(Extracted data entries)
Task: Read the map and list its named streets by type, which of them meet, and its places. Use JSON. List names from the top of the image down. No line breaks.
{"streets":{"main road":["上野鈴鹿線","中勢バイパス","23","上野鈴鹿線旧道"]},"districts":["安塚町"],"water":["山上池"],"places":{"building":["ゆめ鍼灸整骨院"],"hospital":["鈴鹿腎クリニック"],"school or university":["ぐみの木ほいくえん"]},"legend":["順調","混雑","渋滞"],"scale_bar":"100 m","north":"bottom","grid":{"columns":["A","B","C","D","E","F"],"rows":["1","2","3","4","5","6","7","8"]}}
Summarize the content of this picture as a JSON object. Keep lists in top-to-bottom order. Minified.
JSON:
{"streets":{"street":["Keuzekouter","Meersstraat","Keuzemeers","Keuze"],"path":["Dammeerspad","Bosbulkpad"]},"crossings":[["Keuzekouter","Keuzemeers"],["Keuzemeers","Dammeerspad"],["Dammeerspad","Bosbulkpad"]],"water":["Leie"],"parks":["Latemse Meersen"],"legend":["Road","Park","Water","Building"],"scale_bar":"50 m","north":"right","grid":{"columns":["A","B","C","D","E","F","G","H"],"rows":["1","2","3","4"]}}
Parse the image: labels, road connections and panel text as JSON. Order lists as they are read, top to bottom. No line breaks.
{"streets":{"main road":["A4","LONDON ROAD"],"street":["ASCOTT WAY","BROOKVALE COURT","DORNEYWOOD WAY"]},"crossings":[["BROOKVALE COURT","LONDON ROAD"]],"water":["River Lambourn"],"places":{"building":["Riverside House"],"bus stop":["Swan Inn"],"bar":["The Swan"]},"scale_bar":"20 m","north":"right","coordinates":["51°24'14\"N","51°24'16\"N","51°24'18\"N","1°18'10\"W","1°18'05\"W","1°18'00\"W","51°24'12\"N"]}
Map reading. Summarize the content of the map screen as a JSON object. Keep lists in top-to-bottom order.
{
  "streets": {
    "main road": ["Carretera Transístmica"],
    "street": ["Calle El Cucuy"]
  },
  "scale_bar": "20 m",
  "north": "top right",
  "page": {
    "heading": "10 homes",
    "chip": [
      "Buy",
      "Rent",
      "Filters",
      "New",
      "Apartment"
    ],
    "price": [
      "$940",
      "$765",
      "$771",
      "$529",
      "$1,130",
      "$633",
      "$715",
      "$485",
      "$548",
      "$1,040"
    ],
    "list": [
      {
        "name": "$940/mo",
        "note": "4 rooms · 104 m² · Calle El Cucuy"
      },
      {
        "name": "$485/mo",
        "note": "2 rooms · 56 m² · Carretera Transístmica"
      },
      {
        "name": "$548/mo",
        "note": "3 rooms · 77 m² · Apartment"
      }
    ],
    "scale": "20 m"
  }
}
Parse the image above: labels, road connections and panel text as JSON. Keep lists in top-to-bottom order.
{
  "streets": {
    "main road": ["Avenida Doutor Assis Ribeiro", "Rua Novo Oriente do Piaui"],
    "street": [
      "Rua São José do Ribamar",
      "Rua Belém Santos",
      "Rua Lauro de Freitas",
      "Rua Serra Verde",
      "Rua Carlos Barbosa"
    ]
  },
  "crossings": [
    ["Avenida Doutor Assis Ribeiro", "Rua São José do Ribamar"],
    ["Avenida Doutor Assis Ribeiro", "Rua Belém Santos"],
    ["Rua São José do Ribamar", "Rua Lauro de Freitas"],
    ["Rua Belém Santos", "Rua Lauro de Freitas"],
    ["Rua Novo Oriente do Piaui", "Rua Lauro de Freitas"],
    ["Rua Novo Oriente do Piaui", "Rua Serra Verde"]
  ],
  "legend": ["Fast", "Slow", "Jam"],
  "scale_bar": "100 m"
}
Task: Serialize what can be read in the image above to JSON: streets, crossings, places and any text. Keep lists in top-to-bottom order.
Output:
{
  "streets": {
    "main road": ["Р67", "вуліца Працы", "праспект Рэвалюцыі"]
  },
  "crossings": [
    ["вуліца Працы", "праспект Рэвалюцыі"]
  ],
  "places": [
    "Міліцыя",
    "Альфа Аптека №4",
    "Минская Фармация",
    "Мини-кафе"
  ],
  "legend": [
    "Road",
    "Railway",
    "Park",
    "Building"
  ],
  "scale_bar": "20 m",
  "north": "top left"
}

Work instructions: Transcribe each entry. Leave nothing out.

Exercise result:
Task: Read the map and list its named streets by type, which of them meet, and its places. Use JSON. List names from the top of the image down. No line breaks.
{"streets":{"main road":["上野鈴鹿線","中勢バイパス","23","上野鈴鹿線旧道"]},"districts":["安塚町"],"water":["山上池"],"places":{"building":["ゆめ鍼灸整骨院"],"hospital":["鈴鹿腎クリニック"],"school or university":["ぐみの木ほいくえん"]},"legend":["順調","混雑","渋滞"],"scale_bar":"100 m","north":"bottom","grid":{"columns":["A","B","C","D","E","F"],"rows":["1","2","3","4","5","6","7","8"]}}
Summarize the content of this picture as a JSON object. Keep lists in top-to-bottom order. Minified.
JSON:
{"streets":{"street":["Keuzekouter","Meersstraat","Keuzemeers","Keuze"],"path":["Dammeerspad","Bosbulkpad"]},"crossings":[["Keuzekouter","Keuzemeers"],["Keuzemeers","Dammeerspad"],["Dammeerspad","Bosbulkpad"]],"water":["Leie"],"parks":["Latemse Meersen"],"legend":["Road","Park","Water","Building"],"scale_bar":"50 m","north":"right","grid":{"columns":["A","B","C","D","E","F","G","H"],"rows":["1","2","3","4"]}}
Parse the image: labels, road connections and panel text as JSON. Order lists as they are read, top to bottom. No line breaks.
{"streets":{"main road":["A4","LONDON ROAD"],"street":["ASCOTT WAY","BROOKVALE COURT","DORNEYWOOD WAY"]},"crossings":[["BROOKVALE COURT","LONDON ROAD"]],"water":["River Lambourn"],"places":{"building":["Riverside House"],"bus stop":["Swan Inn"],"bar":["The Swan"]},"scale_bar":"20 m","north":"right","coordinates":["51°24'14\"N","51°24'16\"N","51°24'18\"N","1°18'10\"W","1°18'05\"W","1°18'00\"W","51°24'12\"N"]}
Map reading. Summarize the content of the map screen as a JSON object. Keep lists in top-to-bottom order.
{
  "streets": {
    "main road": ["Carretera Transístmica"],
    "street": ["Calle El Cucuy"]
  },
  "scale_bar": "20 m",
  "north": "top right",
  "page": {
    "heading": "10 homes",
    "chip": [
      "Buy",
      "Rent",
      "Filters",
      "New",
      "Apartment"
    ],
    "price": [
      "$940",
      "$765",
      "$771",
      "$529",
      "$1,130",
      "$633",
      "$715",
      "$485",
      "$548",
      "$1,040"
    ],
    "list": [
      {
        "name": "$940/mo",
        "note": "4 rooms · 104 m² · Calle El Cucuy"
      },
      {
        "name": "$485/mo",
        "note": "2 rooms · 56 m² · Carretera Transístmica"
      },
      {
        "name": "$548/mo",
        "note": "3 rooms · 77 m² · Apartment"
      }
    ],
    "scale": "20 m"
  }
}
Parse the image above: labels, road connections and panel text as JSON. Keep lists in top-to-bottom order.
{
  "streets": {
    "main road": ["Avenida Doutor Assis Ribeiro", "Rua Novo Oriente do Piaui"],
    "street": [
      "Rua São José do Ribamar",
      "Rua Belém Santos",
      "Rua Lauro de Freitas",
      "Rua Serra Verde",
      "Rua Carlos Barbosa"
    ]
  },
  "crossings": [
    ["Avenida Doutor Assis Ribeiro", "Rua São José do Ribamar"],
    ["Avenida Doutor Assis Ribeiro", "Rua Belém Santos"],
    ["Rua São José do Ribamar", "Rua Lauro de Freitas"],
    ["Rua Belém Santos", "Rua Lauro de Freitas"],
    ["Rua Novo Oriente do Piaui", "Rua Lauro de Freitas"],
    ["Rua Novo Oriente do Piaui", "Rua Serra Verde"]
  ],
  "legend": ["Fast", "Slow", "Jam"],
  "scale_bar": "100 m"
}
Task: Serialize what can be read in the image above to JSON: streets, crossings, places and any text. Keep lists in top-to-bottom order.
Output:
{
  "streets": {
    "main road": ["Р67", "вуліца Працы", "праспект Рэвалюцыі"]
  },
  "crossings": [
    ["вуліца Працы", "праспект Рэвалюцыі"]
  ],
  "places": [
    "Міліцыя",
    "Альфа Аптека №4",
    "Минская Фармация",
    "Мини-кафе"
  ],
  "legend": [
    "Road",
    "Railway",
    "Park",
    "Building"
  ],
  "scale_bar": "20 m",
  "north": "top left"
}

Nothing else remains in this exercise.